The move is not confined to London. In Stockholm, At Six opened in 2017 in a derelict low-rise block, and there are tentative plans to turn the Pirelli Tire Building in Connecticut into a “brutique” hotel. The block, designed by Marcel Breuer, now sits incongruously as part of an Ikea site. Purpose-built Brutalist hotels are also now being refurbished, meanwhile. Totem, a mid-century hotel in the French ski resort of Flaine (another Breuer project) reopened in December 2015 and now revels in its concrete identity.

The Standard was also drawn to an area now swarming with the same 20 and 30-somethings who are rediscovering Brutalism. As Camden’s old annexe collected grime, King’s Cross became a byword for 1980s urban decline. The refurbishment of the Midland Grand and King’s Cross Station have signalled a 21st-century revival. The Eurostar arrived in 2007. Shiny developments and converted warehouses have drawn new life to the banks of the Regent’s Canal. Google, LVMH and Universal Music have moved in, along with the Central Saint Martins fashion school.

Not that all residents approve of Nelly’s second life. The former hedge fund manager Lord Fink lives opposite in a penthouse — reportedly bought for £10m in 2009 — carved out of the old Midland Grand. In a letter to Camden’s planners in 2015, he called the annexe “one of the ugliest buildings around St Pancras”, adding: “I was not too upset to hear it may be demolished.”

Fink also questioned the development’s value to the community. Robertson and McRae are aware of the pitfalls in their mission to turn a civic building — a Camden building no less — into a hip hotel. They hope to honour that heritage, too. “Hotel brands never used to talk politics but people are too smart for that now,” Robertson says. “We’re really busy as a platform for activism.” At the American Standards, “Ring Your Rep” phone booths have a direct line to Congress and the company has hosted gun control campaigns. The London branch has yet to schedule its own events.

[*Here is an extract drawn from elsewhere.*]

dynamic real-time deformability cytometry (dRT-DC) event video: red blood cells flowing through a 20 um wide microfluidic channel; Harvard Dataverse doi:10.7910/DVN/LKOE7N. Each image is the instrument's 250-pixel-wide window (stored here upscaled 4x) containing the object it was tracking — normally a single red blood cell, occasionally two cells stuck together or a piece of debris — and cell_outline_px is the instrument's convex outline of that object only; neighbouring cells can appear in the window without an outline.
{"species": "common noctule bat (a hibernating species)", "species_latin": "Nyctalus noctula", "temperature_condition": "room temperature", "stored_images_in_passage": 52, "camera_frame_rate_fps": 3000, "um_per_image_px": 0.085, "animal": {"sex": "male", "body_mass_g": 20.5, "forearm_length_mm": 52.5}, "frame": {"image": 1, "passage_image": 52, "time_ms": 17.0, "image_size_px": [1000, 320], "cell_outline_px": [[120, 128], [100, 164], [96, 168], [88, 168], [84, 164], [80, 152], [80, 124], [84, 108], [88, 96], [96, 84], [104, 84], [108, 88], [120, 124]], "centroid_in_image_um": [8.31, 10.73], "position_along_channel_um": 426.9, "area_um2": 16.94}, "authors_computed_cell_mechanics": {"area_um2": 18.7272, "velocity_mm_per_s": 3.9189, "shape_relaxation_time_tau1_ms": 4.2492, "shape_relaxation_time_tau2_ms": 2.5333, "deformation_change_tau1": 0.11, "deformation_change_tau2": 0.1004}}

Back on the roof of the old annexe, Robertson shows me the outdoor bathtubs that will serve the top suites in the extension — a place to recline after a long day’s activism, perhaps. We look over the road towards Fink’s penthouse. He doesn’t reply to my emails asking what he thinks of the annexe now it is done, or whether he plans to pop into the Double Standard for a cocktail. If he does, he may not find a spare stool.